Getting players ready

Radatz Jr. truly believes he is preparing players for the majors better than the Cape Cod League does.

According to a study he commissioned, Northwoods League pitchers have a lower ERA in their first year of professional baseball than Cape pitchers. The primary reason, he said, is that they get to experience pitching in front of big crowds in minor league venues. They also get used to five-man rotations and long bus rides.

“The Cape is more of a summer league but this is more of a minor league feel,” said Craig Caufield, a Memphis University righthander who is the closer for the Loggers. “The Cape has more premier players.

“You play four times a week there; you play seven times a week here. The travel sucks, it’s rough, but that’s what it’s like in the minor leagues, so it’s just preparing us for the future. “

Caufield made his debut in Madison, Wis., where the Mallards draw more fans than some Double A franchises.

“There’s 7,500 fans and they are ragging on me the whole time,” said Caufield. “They were down to their last out and they had guys on first and second. And they were playing, ‘We Will Rock You,’ while I’m pitching. They didn’t shut it off, and the crowd’s getting into it.

“Them getting pumped up to give me crap made me get pumped up to pitch harder in the game. It was the best feeling ever when you get the last out, pound your chest, and know that you did it.”

Radatz Jr. said the college players learn more off the field than on.

“It’s riding the buses for a long time, getting in a five-man rotation, alcohol, women, nutrition,” he said. “All the things that are going to go on in a professional baseball player’s life, they experience here.”

As league president, he deals with all sorts of crap. Literally.

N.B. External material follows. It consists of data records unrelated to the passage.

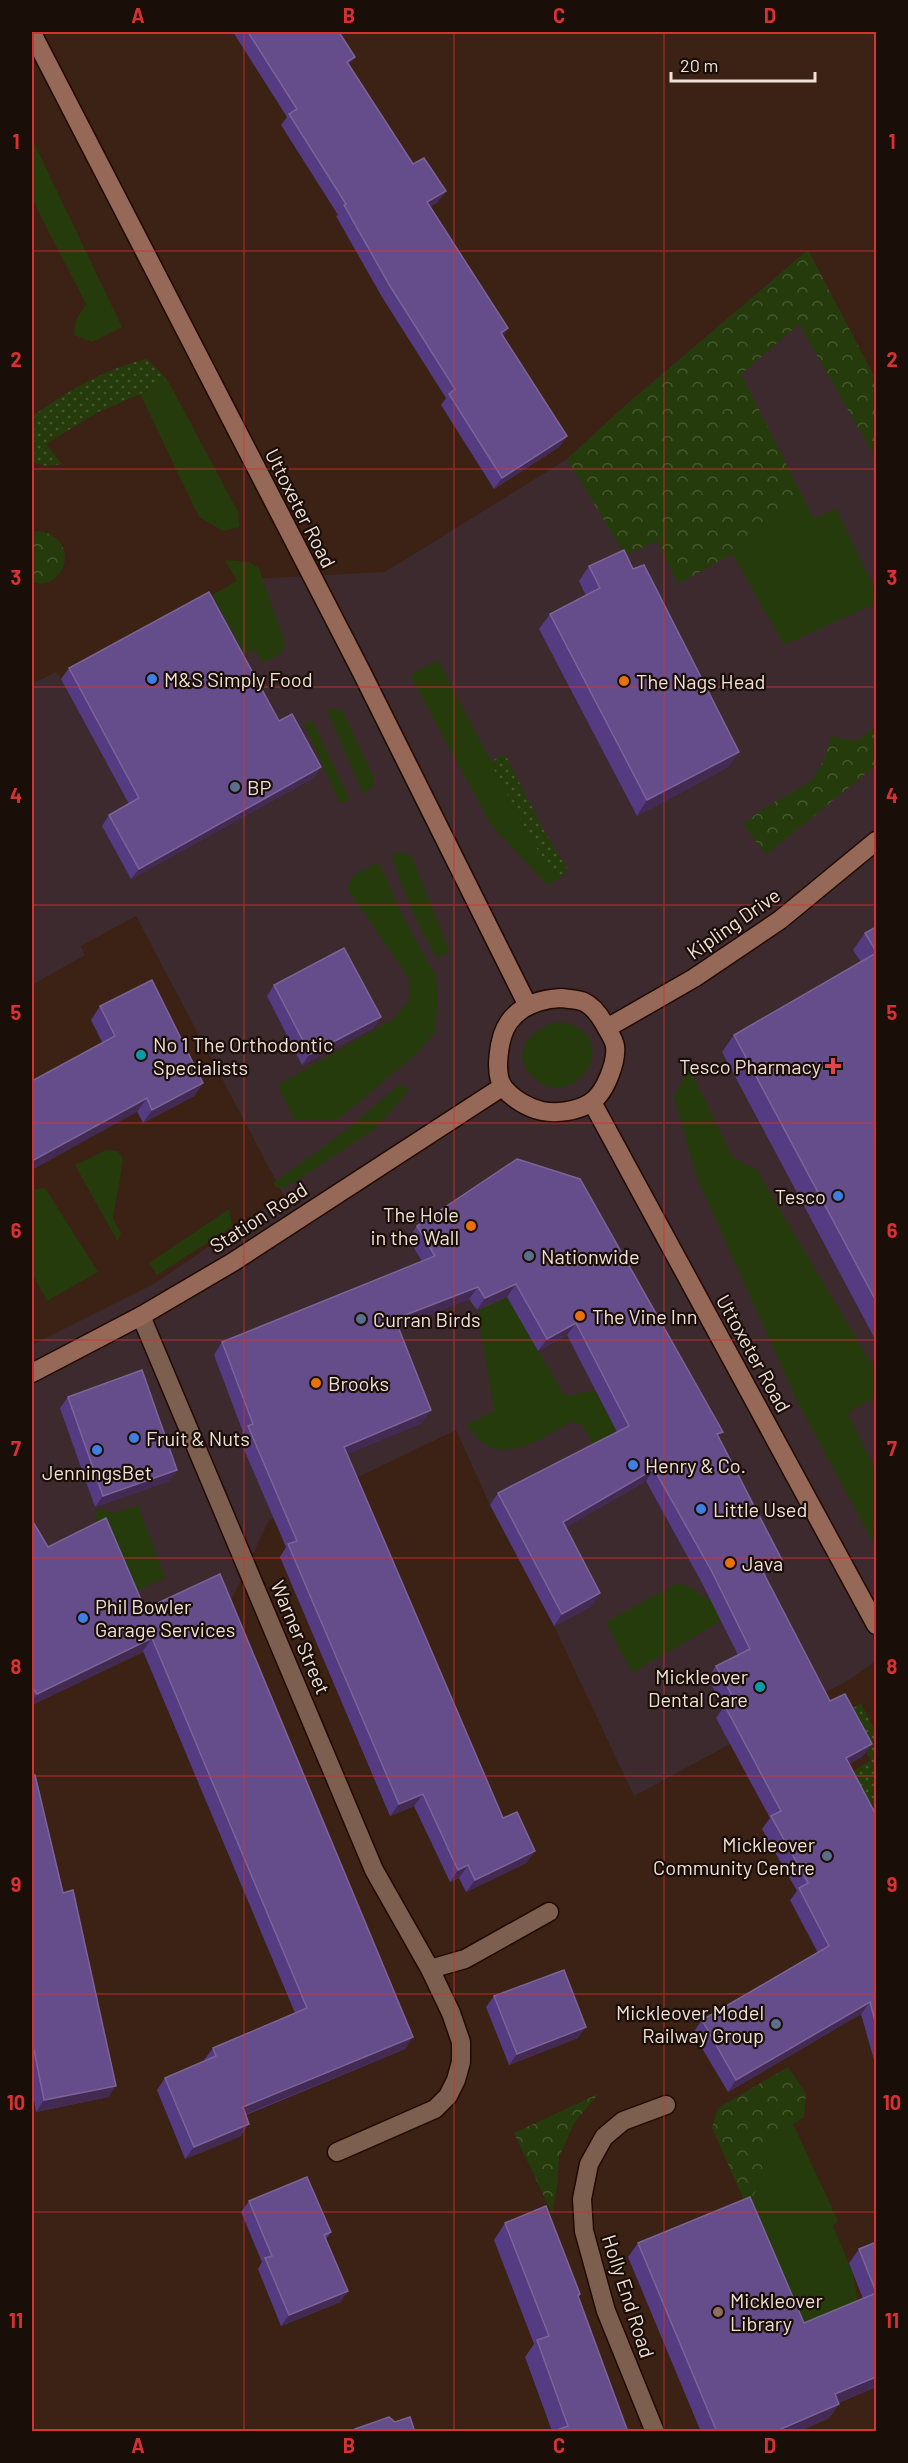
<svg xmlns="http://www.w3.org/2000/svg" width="908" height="2463" font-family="Barlow,sans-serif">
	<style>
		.commercial { fill: #3d2a2f }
		.grass { fill: #263b0c }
		.forest { fill: url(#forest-crowns) }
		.garden { fill: url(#garden-dots) }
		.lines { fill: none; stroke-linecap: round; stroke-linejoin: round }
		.street-casing { stroke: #210a01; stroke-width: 21 }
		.secondary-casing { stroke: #210a01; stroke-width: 21 }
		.street { stroke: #7d5f50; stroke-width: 18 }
		.secondary { stroke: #966858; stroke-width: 18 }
		.wall { fill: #543b82 }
		.shaded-wall { fill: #432a52 }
		.building { fill: #654d8b; stroke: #7b6497; stroke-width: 1.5 }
		.grid { fill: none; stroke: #d73131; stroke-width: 1.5; stroke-opacity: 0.55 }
		.shop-dot { fill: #3f7fe0; stroke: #1a0e09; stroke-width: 2 }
		.food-dot { fill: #e8710a; stroke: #1a0e09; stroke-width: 2 }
		.service-dot { fill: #5c6f8a; stroke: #1a0e09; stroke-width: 2 }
		.culture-dot { fill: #0f9aa8; stroke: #1a0e09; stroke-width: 2 }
		.health-dot { fill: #e0444e; stroke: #1a0e09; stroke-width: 2 }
		.education-dot { fill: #8d6e63; stroke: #1a0e09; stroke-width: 2 }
		.labels { text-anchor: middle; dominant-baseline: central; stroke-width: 4.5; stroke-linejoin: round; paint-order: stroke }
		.street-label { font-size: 20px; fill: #f1e0d7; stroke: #1a0e09 }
		.poi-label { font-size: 20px; fill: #f1e0d7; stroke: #1a0e09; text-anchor: start }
		.neatline { fill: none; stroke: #d73131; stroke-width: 2 }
		.grid-label { font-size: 20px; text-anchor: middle; font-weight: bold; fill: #d73131 }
	</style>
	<defs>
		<pattern id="forest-crowns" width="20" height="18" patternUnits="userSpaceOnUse" patternTransform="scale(1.5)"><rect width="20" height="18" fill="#263b0c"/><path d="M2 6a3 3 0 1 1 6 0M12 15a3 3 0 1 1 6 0" fill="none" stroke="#46572f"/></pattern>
		<pattern id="garden-dots" width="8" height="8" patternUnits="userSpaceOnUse" patternTransform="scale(1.5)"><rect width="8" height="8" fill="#263b0c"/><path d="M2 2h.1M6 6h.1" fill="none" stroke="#46572f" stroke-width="1.8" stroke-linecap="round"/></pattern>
	</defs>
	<rect width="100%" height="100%" fill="#3b2214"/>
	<!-- commercial -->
	<path class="commercial" d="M808,250L876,380V1661L847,1681L634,1796L554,1626L490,1505L456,1430L269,1520L224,1615L32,1705V1345L152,1285L284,1196L136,916L81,946L85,955L32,985V684L56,672L62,679L202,603L238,580L384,572L403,561L567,459L627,404Z"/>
	<!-- grass -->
	<g class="grass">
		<path d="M32,139L122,327L92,342L74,335L76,320L86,304L32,199Z"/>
		<path d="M167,379L238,512L239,527L223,531L199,517L140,394Z"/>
		<path d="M804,499L814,519L836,508L876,592V603L784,645L732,554Z"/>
		<path d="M225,560L248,562L259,568L285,643L282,653L262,663L255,650L245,655L212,595L237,581Z"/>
		<path d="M438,660L535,846L559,879L547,885L491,825L410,675Z"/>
		<path d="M335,708L343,712L373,776L374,785L363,794L327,711Z"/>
		<path d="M312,720L350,800L340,803L304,724Z"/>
		<path d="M398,852L411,855L450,952L437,958C417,926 404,892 392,856Z"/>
		<path d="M379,862L402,915L436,976L438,1000L435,1032L416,1054L337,1120H294L278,1085L393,1019L410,999L409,979L347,888L354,875Z"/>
		<path d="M563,1022C627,1037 572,1119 531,1075C508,1051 536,1023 563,1022Z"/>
		<path d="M689,1067L733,1158L756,1169L876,1372V1396L848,1413L876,1472V1548L798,1403L697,1178L674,1097Z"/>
		<path d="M400,1084L409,1090L375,1129L285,1188H277L273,1183L349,1128Z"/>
		<path d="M106,1150L118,1151L123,1160L113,1218L121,1234L118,1242L75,1165Z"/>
		<path d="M45,1188L98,1272L47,1301L32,1273V1190Z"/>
		<path d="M229,1209L232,1227L157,1275L149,1263Z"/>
		<path d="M507,1297L565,1396L595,1390L604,1407L613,1409L624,1436L596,1451L582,1425L571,1422C535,1442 495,1472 467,1424L494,1411L477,1310Z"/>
		<path d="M138,1505L165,1578L125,1596L98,1530L95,1511L102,1509L114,1513Z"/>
		<path d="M676,1584L688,1585L703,1597L740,1610L632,1673L606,1622Z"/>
		<path d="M793,2124L838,2221L833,2226L853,2273L859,2310L799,2329L747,2207L758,2187L769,2137Z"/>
	</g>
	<!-- forest -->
	<g class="forest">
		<path d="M808,250L876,380V459L799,324L741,374L804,499L732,554L678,584L657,541L625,555L567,459L627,404Z"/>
		<path d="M38,531C82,537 66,593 32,582V532Z"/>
		<path d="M876,726V765L766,855L743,824L766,807L811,781L824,760L831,736L857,741Z"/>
		<path d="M788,2067L806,2094L804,2117L769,2138L758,2187L747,2207L712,2128L718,2108Z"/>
		<path d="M598,2094L574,2123L559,2157L557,2186L552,2213L514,2133Z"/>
	</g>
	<!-- garden -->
	<g class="garden">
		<path d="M147,359L167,379L140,394L98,412L46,444L62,464L46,466L32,462V417C63,393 109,367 147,359Z"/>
		<path d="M505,754L542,827L568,870L559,879L535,846L490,762Z"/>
		<path d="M861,1704L876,1733V1817L852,1772L871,1760L846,1711Z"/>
	</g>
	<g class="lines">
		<defs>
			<g id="street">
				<path d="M141,1316L374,1870L430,1969L451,2013L461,2042V2062L456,2080L448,2096L435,2109L337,2152"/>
				<path d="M430,1969L465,1959L549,1912"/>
				<path d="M655,2432L606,2311L584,2231L582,2199L589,2164L604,2137L623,2121L666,2105"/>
			</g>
			<g id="secondary">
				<path d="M32,33L361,671L528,1006"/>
				<path d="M561,998C568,999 578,999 584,1002C593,1006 600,1016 605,1025C608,1031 614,1039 615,1046C617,1062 605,1094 590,1103C577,1111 557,1114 542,1111C528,1108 513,1099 504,1088C493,1074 499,1036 509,1022C521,1005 541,999 561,998Z"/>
				<path d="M607,1028L694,978L780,920L876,841"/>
				<path d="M592,1102L876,1625"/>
				<path d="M32,1373L141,1316L233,1262L502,1087"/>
			</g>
		</defs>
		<!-- street casing -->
		<use href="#street" class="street-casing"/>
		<!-- secondary casing -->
		<use href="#secondary" class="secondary-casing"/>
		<!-- street -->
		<use href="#street" class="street"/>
		<!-- secondary -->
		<use href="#secondary" class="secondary"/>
	</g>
	<!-- wall -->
	<g class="wall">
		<path d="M233,32H339L349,66L413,164L446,191L438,202L430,207L508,328L503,336L567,436L559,447L494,489L441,405L446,398L382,297L336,216L338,215L281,125L287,117Z"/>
		<path d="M589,566L633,569L739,752L728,767L637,816L539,629L550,614L586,596L579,581Z"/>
		<path d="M69,668L279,721L321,767L313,778L131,879L102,826L109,815L129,804L61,679Z"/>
		<path d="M876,927V1341L722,1052L734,1035L861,962L853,950L865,933Z"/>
		<path d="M274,985L381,1017L373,1028L302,1065L267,996Z"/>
		<path d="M100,1006L203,1083L194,1096L143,1123L91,1020Z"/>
		<path d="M517,1159L719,1437L773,1572L765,1576L830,1701L863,1756L849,1764L876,1815V2067L861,2014L728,2092L693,2033L702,2020L818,1953L790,1900L797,1891L762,1829L770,1818L716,1718L723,1708L708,1678L716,1666L738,1655L702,1583L646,1481L566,1527L592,1606L554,1626L490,1505L498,1493L617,1432L567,1335L538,1351L507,1297L477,1310L469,1299L398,1327L422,1423L347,1454L503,1818L535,1851L526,1863L466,1892L459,1878L450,1882L414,1806L390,1816L280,1557L286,1547L239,1438L243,1432L214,1355L222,1342L422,1261L408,1239L417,1226Z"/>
		<path d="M68,1397L177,1470L169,1481L95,1507L60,1408Z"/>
		<path d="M32,1520L48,1547L145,1609L405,2049L246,2115L241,2136L185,2159L157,2090L165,2078L205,2061L204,2060L213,2048L295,2013L143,1651L32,1705Z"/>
		<path d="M32,1776L116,2086L108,2097L36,2112L32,2089Z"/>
		<path d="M494,1996L578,2038L509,2065L486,2007Z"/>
		<path d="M249,2201L331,2232L326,2239L348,2291L340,2302L281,2326L258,2269L262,2262L241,2212Z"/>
		<path d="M505,2223L580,2294L578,2297L628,2432L552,2431L525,2357L534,2344L494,2240Z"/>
		<path d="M876,2242V2387L838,2403L839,2404L829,2418L798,2432H701L628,2257L638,2243L804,2323L863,2299L849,2263L859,2249Z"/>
	</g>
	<!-- shaded-wall -->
	<g class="shaded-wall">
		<path d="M355,57L347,68V62Z"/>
		<path d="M446,191L438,202L419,213L427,202Z"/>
		<path d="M508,328L501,339V333Z"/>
		<path d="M567,436L559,447L494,489L502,478Z"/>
		<path d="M739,752L728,767L637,816L647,800Z"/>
		<path d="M321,767L313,778L131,879L139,869Z"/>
		<path d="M381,1017L373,1028L302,1065L310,1054Z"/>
		<path d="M203,1083L194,1096L143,1123L152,1110Z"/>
		<path d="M147,1098L137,1112L32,1170V1161Z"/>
		<path d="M516,1284L507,1297L477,1310L485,1298Z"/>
		<path d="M478,1287L469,1299L386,1332L395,1319Z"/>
		<path d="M576,1323L567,1335L538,1351L547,1339Z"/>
		<path d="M431,1410L422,1423L336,1459L344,1447Z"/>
		<path d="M654,1469L646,1481L554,1534L563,1522Z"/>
		<path d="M177,1470L169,1481L95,1507L103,1496Z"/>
		<path d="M782,1560L773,1572L754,1582L762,1570Z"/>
		<path d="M600,1593L592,1606L554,1626L562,1614Z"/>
		<path d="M152,1638L143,1651L32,1705V1701L37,1694Z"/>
		<path d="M872,1744L863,1756L838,1770L846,1758Z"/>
		<path d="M423,1794L414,1806L390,1816L399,1804Z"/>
		<path d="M535,1851L526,1863L466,1892L475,1880Z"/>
		<path d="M468,1865L459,1878L450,1882L458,1870Z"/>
		<path d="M870,2002L861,2014L728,2092L736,2080Z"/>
		<path d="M586,2027L578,2038L509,2065L517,2054Z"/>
		<path d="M413,2037L405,2049L234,2119L243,2107Z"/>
		<path d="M116,2086L108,2097L36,2112L44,2100Z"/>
		<path d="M249,2124L241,2136L185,2159L194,2147Z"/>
		<path d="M348,2291L340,2302L281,2326L289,2315Z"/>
		<path d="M876,2377V2387L825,2408L835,2394Z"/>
		<path d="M839,2404L829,2418L798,2432H774Z"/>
	</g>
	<!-- building -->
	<g class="building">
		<path d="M248,32H339L355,57L347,62L413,164L424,158L446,191L427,202L508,328L501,333L567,436L502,478L449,394L455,389L390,286L344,205L346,204L289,114L297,109Z"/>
		<path d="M624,550L633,569L644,565L739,752L647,800L550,614L600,588L589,566Z"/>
		<path d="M209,592L279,721L292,714L321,767L139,869L109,815L139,798L69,668Z"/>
		<path d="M876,927V951L865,933Z"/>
		<path d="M344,948L381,1017L310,1054L274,985Z"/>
		<path d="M876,953V1301L734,1035Z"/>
		<path d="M152,980L203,1083L152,1110L147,1098L32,1161V1081L115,1036L100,1006Z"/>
		<path d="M517,1159L580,1179L723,1432L717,1434L782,1560L762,1570L830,1701L845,1694L872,1744L846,1758L876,1815V2025L870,2002L736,2080L702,2020L829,1946L799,1888L808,1883L771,1816L781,1811L725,1706L735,1701L716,1666L750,1649L711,1570L654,1469L563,1522L600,1593L562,1614L498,1493L629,1426L576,1323L547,1339L516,1284L485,1298L478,1287L395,1319L431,1410L344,1447L503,1818L517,1812L535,1851L475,1880L468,1865L458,1870L423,1794L399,1804L288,1544L297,1541L248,1426L253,1424L222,1342L435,1256L417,1226Z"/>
		<path d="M142,1370L177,1470L103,1496L68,1397Z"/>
		<path d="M106,1518L145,1609L220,1574L413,2037L243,2107L249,2124L194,2147L165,2078L216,2056L213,2048L307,2008L152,1638L37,1694L32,1687V1520L48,1547Z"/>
		<path d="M35,1775L63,1893L73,1890L116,2086L44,2100L32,2040V1776Z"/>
		<path d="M564,1970L586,2027L517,2054L494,1996Z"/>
		<path d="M307,2177L331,2232L324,2235L348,2291L289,2315L265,2258L272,2256L249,2201Z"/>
		<path d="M750,2197L804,2323L876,2293V2377L835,2394L839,2404L774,2432H717L638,2243Z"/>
		<path d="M546,2206L580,2294L578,2296L628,2432H552L568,2426L537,2340L549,2336L505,2223Z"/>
		<path d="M876,2242V2292L859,2249Z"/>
		<path d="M389,2417L395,2422L410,2417L415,2432H356L355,2429Z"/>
	</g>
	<!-- grid -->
	<path class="grid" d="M244,32V2432M454,32V2432M664,32V2432M32,251H876M32,469H876M32,687H876M32,905H876M32,1123H876M32,1340H876M32,1558H876M32,1776H876M32,1994H876M32,2212H876"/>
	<!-- markers -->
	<g class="shop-dot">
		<circle cx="152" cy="679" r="6"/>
		<circle cx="838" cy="1196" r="6"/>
		<circle cx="134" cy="1438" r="6"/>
		<circle cx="97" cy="1450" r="6"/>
		<circle cx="633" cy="1465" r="6"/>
		<circle cx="701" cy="1509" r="6"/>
		<circle cx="83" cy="1618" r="6"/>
	</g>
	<g class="food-dot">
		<circle cx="624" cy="681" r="6"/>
		<circle cx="471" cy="1226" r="6"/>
		<circle cx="580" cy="1316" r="6"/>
		<circle cx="316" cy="1383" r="6"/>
		<circle cx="730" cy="1563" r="6"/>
	</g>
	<g class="service-dot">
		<circle cx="235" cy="787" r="6"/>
		<circle cx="529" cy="1256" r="6"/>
		<circle cx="361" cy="1319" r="6"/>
		<circle cx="827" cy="1856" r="6"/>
		<circle cx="776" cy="2024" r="6"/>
	</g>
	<g class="culture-dot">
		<circle cx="141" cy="1055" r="6"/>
		<circle cx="760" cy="1687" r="6"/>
	</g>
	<path class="health-dot" d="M830 1057h6v6h6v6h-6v6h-6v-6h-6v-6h6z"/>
	<circle class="education-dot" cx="718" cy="2312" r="6"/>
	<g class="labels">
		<!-- street labels -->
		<g class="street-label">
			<text transform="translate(301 508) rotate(63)">Uttoxeter Road</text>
			<text transform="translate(733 923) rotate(-35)">Kipling Drive</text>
			<text transform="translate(258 1217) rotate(-33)">Station Road</text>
			<text transform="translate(754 1353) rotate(61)">Uttoxeter Road</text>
			<text transform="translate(301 1637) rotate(67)">Warner Street</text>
			<text transform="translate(629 2296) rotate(72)">Holly End Road</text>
		</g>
		<!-- poi labels -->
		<g class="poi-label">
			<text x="164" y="679">M&amp;S Simply Food</text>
			<text x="636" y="681">The Nags Head</text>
			<text x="247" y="787">BP</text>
			<text x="153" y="1044">No 1 The Orthodontic<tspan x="153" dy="23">Specialists</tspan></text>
			<text x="821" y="1066" text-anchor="end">Tesco Pharmacy</text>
			<text x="826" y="1196" text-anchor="end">Tesco</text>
			<text x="459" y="1214" text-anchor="end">The Hole<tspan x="459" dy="23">in the Wall</tspan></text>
			<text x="541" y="1256">Nationwide</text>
			<text x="592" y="1316">The Vine Inn</text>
			<text x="373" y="1319">Curran Birds</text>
			<text x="328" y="1383">Brooks</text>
			<text x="146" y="1438">Fruit &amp; Nuts</text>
			<text x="645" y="1465">Henry &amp; Co.</text>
			<text x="97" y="1472" text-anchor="middle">JenningsBet</text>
			<text x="713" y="1509">Little Used</text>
			<text x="742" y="1563">Java</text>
			<text x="95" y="1606">Phil Bowler<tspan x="95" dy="23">Garage Services</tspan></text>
			<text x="748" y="1676" text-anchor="end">Mickleover<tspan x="748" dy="23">Dental Care</tspan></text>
			<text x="815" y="1844" text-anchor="end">Mickleover<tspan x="815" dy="23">Community Centre</tspan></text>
			<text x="764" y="2012" text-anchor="end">Mickleover Model<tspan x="764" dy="23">Railway Group</tspan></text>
			<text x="730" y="2300">Mickleover<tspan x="730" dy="23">Library</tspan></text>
		</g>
	</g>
	<!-- border -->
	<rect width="908" height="2463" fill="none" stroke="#1a0e09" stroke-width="66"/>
	<!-- scale -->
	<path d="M671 72v9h144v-9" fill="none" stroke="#f1e0d7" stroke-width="3"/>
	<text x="680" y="72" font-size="18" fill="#f1e0d7" stroke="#1a0e09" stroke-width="4.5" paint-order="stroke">20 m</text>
	<rect x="33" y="33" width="842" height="2397" class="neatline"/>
	<g class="grid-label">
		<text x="138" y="23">A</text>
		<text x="349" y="23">B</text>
		<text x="559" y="23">C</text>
		<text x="770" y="23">D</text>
		<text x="16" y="149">1</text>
		<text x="892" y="149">1</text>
		<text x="16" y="367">2</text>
		<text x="892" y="367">2</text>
		<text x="16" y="585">3</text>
		<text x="892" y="585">3</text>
		<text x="16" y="803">4</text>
		<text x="892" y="803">4</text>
		<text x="16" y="1020">5</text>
		<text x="892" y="1020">5</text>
		<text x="16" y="1238">6</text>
		<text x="892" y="1238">6</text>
		<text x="16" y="1456">7</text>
		<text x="892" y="1456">7</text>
		<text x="16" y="1674">8</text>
		<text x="892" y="1674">8</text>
		<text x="16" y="1892">9</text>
		<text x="892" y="1892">9</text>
		<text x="16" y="2110">10</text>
		<text x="892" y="2110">10</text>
		<text x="16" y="2328">11</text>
		<text x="892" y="2328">11</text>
		<text x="138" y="2453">A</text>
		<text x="349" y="2453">B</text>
		<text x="559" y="2453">C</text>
		<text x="770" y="2453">D</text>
	</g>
</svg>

On a road trip to Thunder Bay, Ontario, three Alexandria players took the lids off the tops of toilets and defecated in the water tanks.

Radatz Jr. ruled out three-game suspensions for the offenders, because they were starting pitchers and that would have no effect on them.

“I called the Parks and Recreation Department and said, ‘You got toilets?’ ” he said. “I had them out at 7 a.m. cleaning toilets. That was my Solomon moment.”